(Collected data)
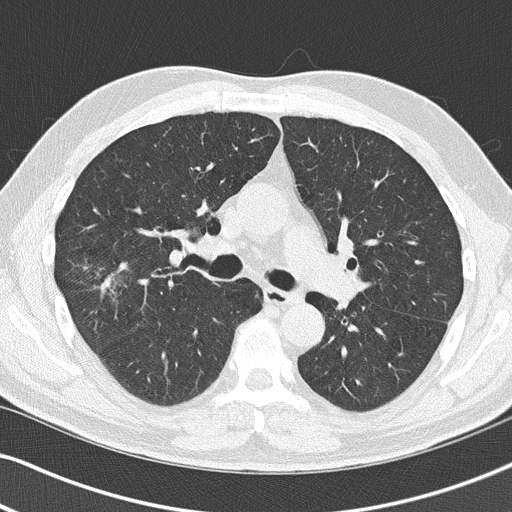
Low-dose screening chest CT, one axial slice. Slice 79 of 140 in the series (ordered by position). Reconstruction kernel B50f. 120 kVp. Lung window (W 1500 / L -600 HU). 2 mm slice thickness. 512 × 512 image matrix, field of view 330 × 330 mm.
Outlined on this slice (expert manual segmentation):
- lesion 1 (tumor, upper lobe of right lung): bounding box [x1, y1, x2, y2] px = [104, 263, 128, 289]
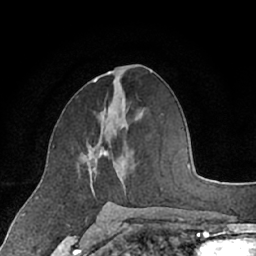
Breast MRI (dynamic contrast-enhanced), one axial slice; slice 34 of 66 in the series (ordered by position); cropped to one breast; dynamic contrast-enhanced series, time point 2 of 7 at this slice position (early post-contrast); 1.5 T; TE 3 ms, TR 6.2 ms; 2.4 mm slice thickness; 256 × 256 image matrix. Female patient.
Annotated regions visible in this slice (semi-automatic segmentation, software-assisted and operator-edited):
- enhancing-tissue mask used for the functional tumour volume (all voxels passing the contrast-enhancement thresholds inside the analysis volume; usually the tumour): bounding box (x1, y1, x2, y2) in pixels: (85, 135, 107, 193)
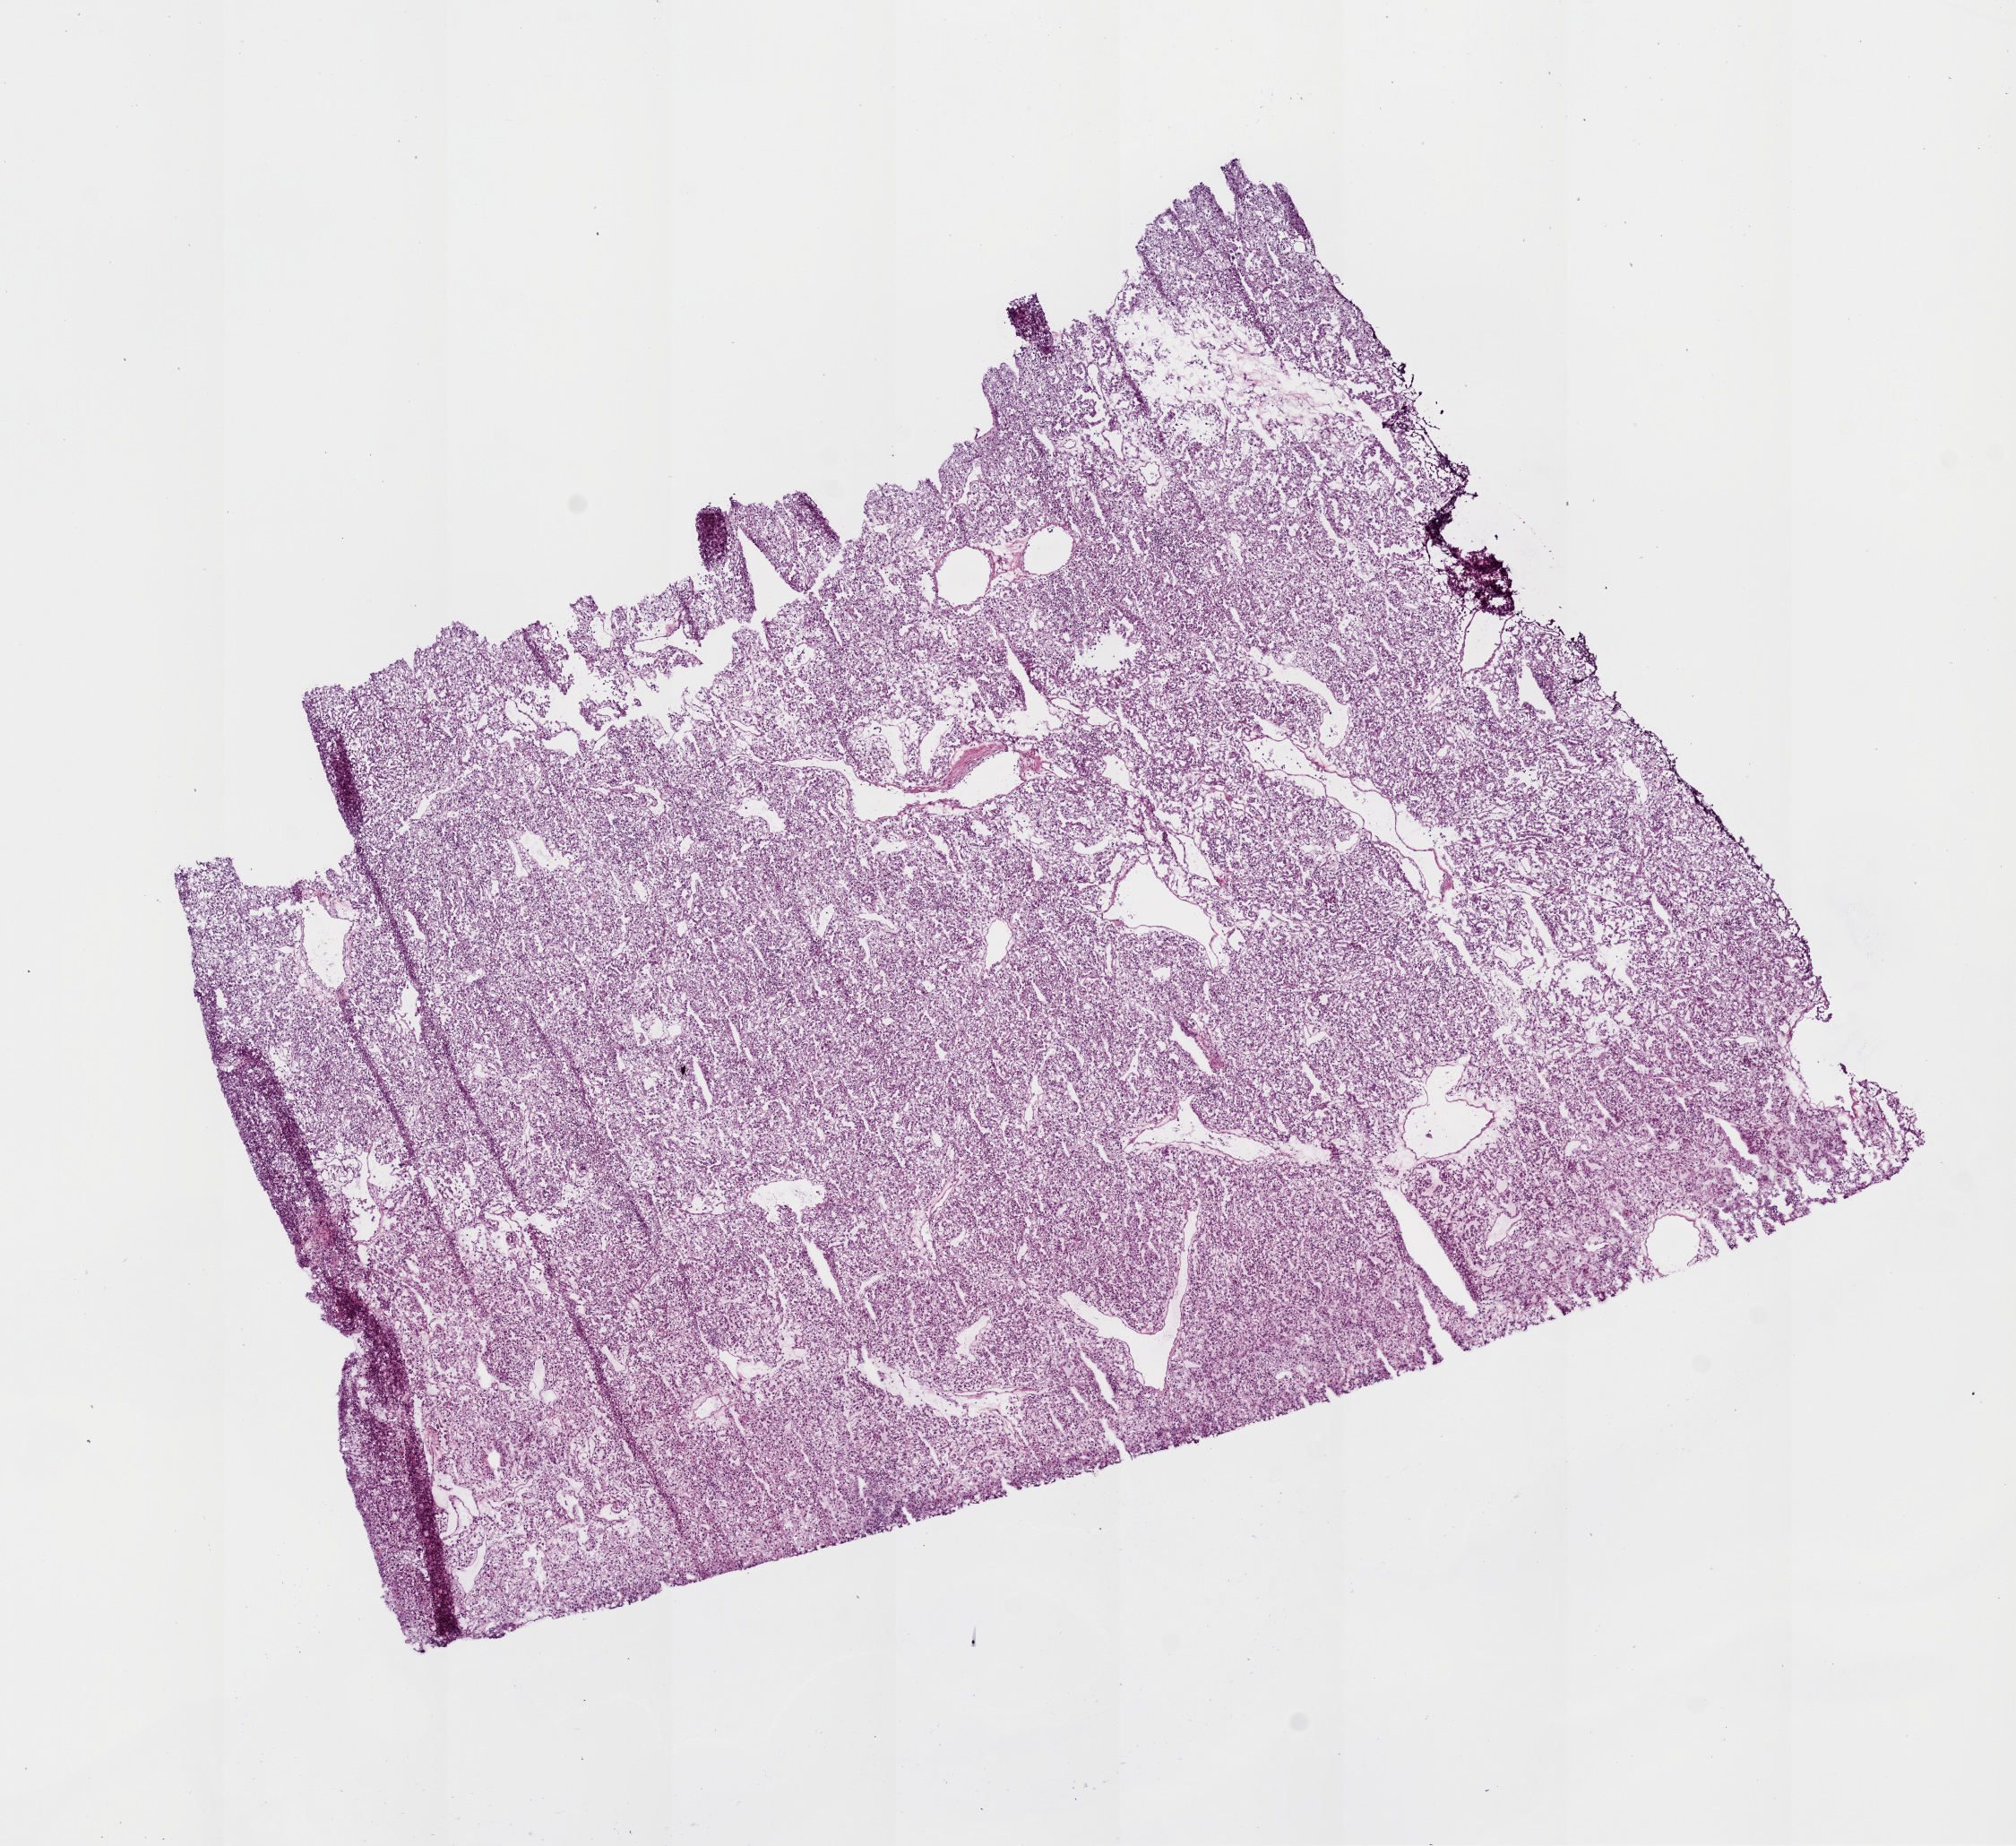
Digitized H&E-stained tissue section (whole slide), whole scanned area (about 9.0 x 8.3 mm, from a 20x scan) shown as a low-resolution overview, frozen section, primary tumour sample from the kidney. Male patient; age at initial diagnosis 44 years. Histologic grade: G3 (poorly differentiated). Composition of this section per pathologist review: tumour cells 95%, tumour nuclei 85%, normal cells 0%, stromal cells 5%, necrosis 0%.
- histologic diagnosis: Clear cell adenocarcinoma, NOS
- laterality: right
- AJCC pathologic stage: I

ACTION ITEM
Every line above gets copied exactly; none of the pictures do.

RESPONSE FOR THIS EXERCISE
Low-dose screening chest CT, one axial slice. Slice 79 of 140 in the series (ordered by position). Reconstruction kernel B50f. 120 kVp. Lung window (W 1500 / L -600 HU). 2 mm slice thickness. 512 × 512 image matrix, field of view 330 × 330 mm.
Outlined on this slice (expert manual segmentation):
- lesion 1 (tumor, upper lobe of right lung): bounding box [x1, y1, x2, y2] px = [104, 263, 128, 289]
Breast MRI (dynamic contrast-enhanced), one axial slice; slice 34 of 66 in the series (ordered by position); cropped to one breast; dynamic contrast-enhanced series, time point 2 of 7 at this slice position (early post-contrast); 1.5 T; TE 3 ms, TR 6.2 ms; 2.4 mm slice thickness; 256 × 256 image matrix. Female patient.
Annotated regions visible in this slice (semi-automatic segmentation, software-assisted and operator-edited):
- enhancing-tissue mask used for the functional tumour volume (all voxels passing the contrast-enhancement thresholds inside the analysis volume; usually the tumour): bounding box (x1, y1, x2, y2) in pixels: (85, 135, 107, 193)
Digitized H&E-stained tissue section (whole slide), whole scanned area (about 9.0 x 8.3 mm, from a 20x scan) shown as a low-resolution overview, frozen section, primary tumour sample from the kidney. Male patient; age at initial diagnosis 44 years. Histologic grade: G3 (poorly differentiated). Composition of this section per pathologist review: tumour cells 95%, tumour nuclei 85%, normal cells 0%, stromal cells 5%, necrosis 0%.
- histologic diagnosis: Clear cell adenocarcinoma, NOS
- laterality: right
- AJCC pathologic stage: I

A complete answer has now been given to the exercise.